Saturated fat does not harm your health

Diet and lifestyle 5. dec 2020 2 min Postdoc Annemarie Lundsgaard, Professor Bente Kiens Written by Morten Busch

The perpetual search for the secret for a long and healthy life often takes a detour when new dietary recommendations emerge. For decades, the dogma has been that long-chain saturated fat in the diet could lead to such diseases as type 2 diabetes. However, new research involving humans and mice shows that saturated fat does not harm health.

Obesity, heart problems and type 2 diabetes are a huge and growing problem in modern society. The quest to understand how to avoid disease by changing lifestyle is therefore massive, and both diet and exercise play significant roles. Although the mechanisms are very complex, new studies of humans and mice on how a high-fat diet affects insulin sensitivity and diabetes solve some of the mystery.

“For decades, saturated fat has been trumpeted as causing type 2 diabetes and other diseases. However, our latest experiments suggest that the fear of fat is exaggerated and that ensuring energy balance in the diet is more important,” explains the initiator of the new study, Bente Kiens, Professor, Section of Molecular Physiology, Department of Nutrition, Exercise and Sports, University of Copenhagen.

Overeating is the problem

Many efforts have been made to reduce saturated fat in the modern diet, since several population-based studies suggested that eating saturated fat increases the risk of lifestyle-related diseases. This dogma was recently challenged in 2019 when Bente Kiens and her research team showed that saturated fat did not negatively affect many important health indicators among healthy but slightly overweight participants.

“As long as the participants did not consume more calories than they used, both blood and tissue samples revealed that the participants’ were equally healthy whether they ate mainly carbohydrate or mainly saturated or unsaturated fat. The body simply adjusts to burning fat instead of glucose. In our new experiment, we wanted to test whether the type of fat made a difference, and we were surprised to find no difference between saturated and unsaturated fat in how they affected several health parameters,” explains Annemarie Lundsgaard, Postdoctoral Fellow, Section of Molecular Physiology, Department of Nutrition, Exercise and Sports, University of Copenhagen.

The researchers exposed two groups of slightly overweight men to two types of high-fat diets for 6 weeks, with fat comprising 64% of total energy intake, which was 30 energy % more than their habitual diet. All participants were in energy balance, but the high-fat diet in one group comprised predominantly saturated fat and the other primarily unsaturated fat. The carbohydrate intake was reduced to 20% of total energy intake, which was about 25 energy % lower than in the habitual diet.

“Their triglyceride levels in the blood declined substantially regardless of whether their high-fat diet was predominantly saturated or unsaturated, which would surprise most people. Liver health improved, and there were no adverse effects on insulin action. In contrast, if you eat more calories than you use, then such a diet will negatively affect insulin sensitivity, regardless of whether the diet predominantly comprises fat or carbohydrate,” says Annemarie Lundsgaard.

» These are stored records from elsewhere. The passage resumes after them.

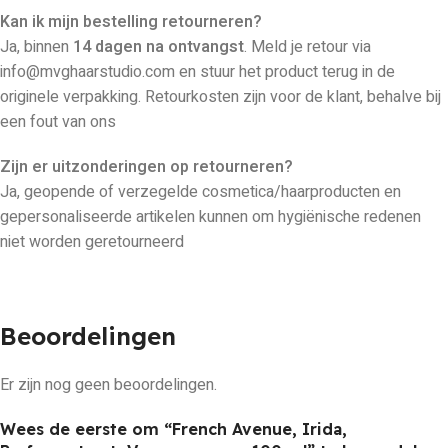
Kan ik mijn bestelling retourneren?
Ja, binnen
14 dagen na ontvangst
. Meld je retour via
info@mvghaarstudio.com en stuur het product terug in de
originele verpakking. Retourkosten zijn voor de klant, behalve bij
een fout van ons
Zijn er uitzonderingen op retourneren?
Ja, geopende of verzegelde cosmetica/haarproducten en
gepersonaliseerde artikelen kunnen om hygiënische redenen
niet worden geretourneerd
Beoordelingen
Er zijn nog geen beoordelingen.
Wees de eerste om “French Avenue, Irida,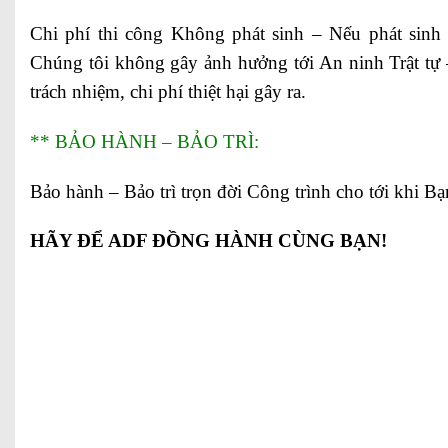
Chi phí thi công Không phát sinh – Nếu phát sinh 
Chúng tôi không gây ảnh hưởng tới An ninh Trật tự
trách nhiệm, chi phí thiệt hại gây ra.
** BẢO HÀNH – BẢO TRÌ:
Bảo hành – Bảo trì trọn đời Công trình cho tới khi 
HÃY ĐỂ ADF ĐỒNG HÀNH CÙNG BẠN!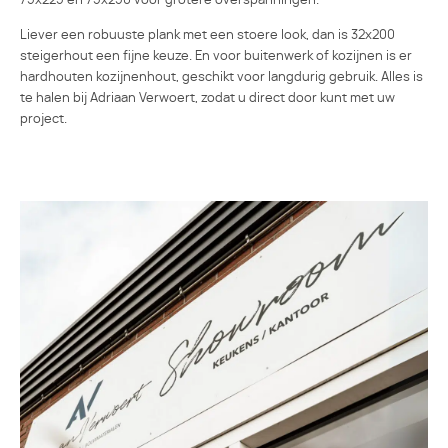
75x225 en 75x250 voor grotere overspanningen.
Liever een robuuste plank met een stoere look, dan is 32x200
steigerhout een fijne keuze. En voor buitenwerk of kozijnen is er
hardhouten kozijnenhout, geschikt voor langdurig gebruik. Alles is
te halen bij Adriaan Verwoert, zodat u direct door kunt met uw
project.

A tiny change made the difference

In another trial, the participating men ate a high-fat diet for just 3 days, but this time they were in substantial energy surplus and developed clear insulin resistance and thus the early stages of what can lead to diabetes with a permanently elevated intake. This happened regardless of whether the participants consumed long-chain saturated or unsaturated fat, which is the most common type in animal and vegetable fats. However, in this overfeeding study, the research group made another surprising finding related to the chain length of the fatty acids. “We gave another group of men a similar high-fat diet, except we replaced 30 grams of the long-chain saturated fat with 30 grams of medium-chain saturated fat, which can befound in, for example, coconut oil and palm kernel oil and certain dairy products. Interestingly, this completely eliminated insulin resistance. This means that replacing just 30 g of the 450 g total fat that the subjects consumed with 30 g of medium-chain fat prevented the participants from developing insulin resistance. This is really exciting!” says Bente Kiens.

The researchers do not yet know the exact reason for the remarkable results, but Bente Kiens thinks that at least the fear of fat and even saturated fat should be eliminated, as long as you do not consume too many calories overall.

“So eating fat is okay, whereas eating too many calories is not. However, in addition to highlighting the need for more nuanced dietary guidelines for saturated fat, the new results show a great potential for using medium-chain saturated fat as a supplement for regulating both fat and glucose metabolism. The mechanisms for the remarkable effect of medium-chain fatty acids remain to be revealed,” concludes Bente Kiens.

Small amounts of dietary medium-chain fatty acids protect against insulin resistance during caloric excess in humans” has been published in Diabetes; “Mechanisms preserving insulin action during high dietary fat intake” has been published in Cell Metabolism. In 2020, the Novo Nordisk Foundation awarded a grant to Bente Kiens to further investigate medium-chain fatty acids for the project Dietary Medium-chain Fatty Acids Improve Energy and Glucose Metabolism by Triggering Release of FGF21 and Ketones from the Liver.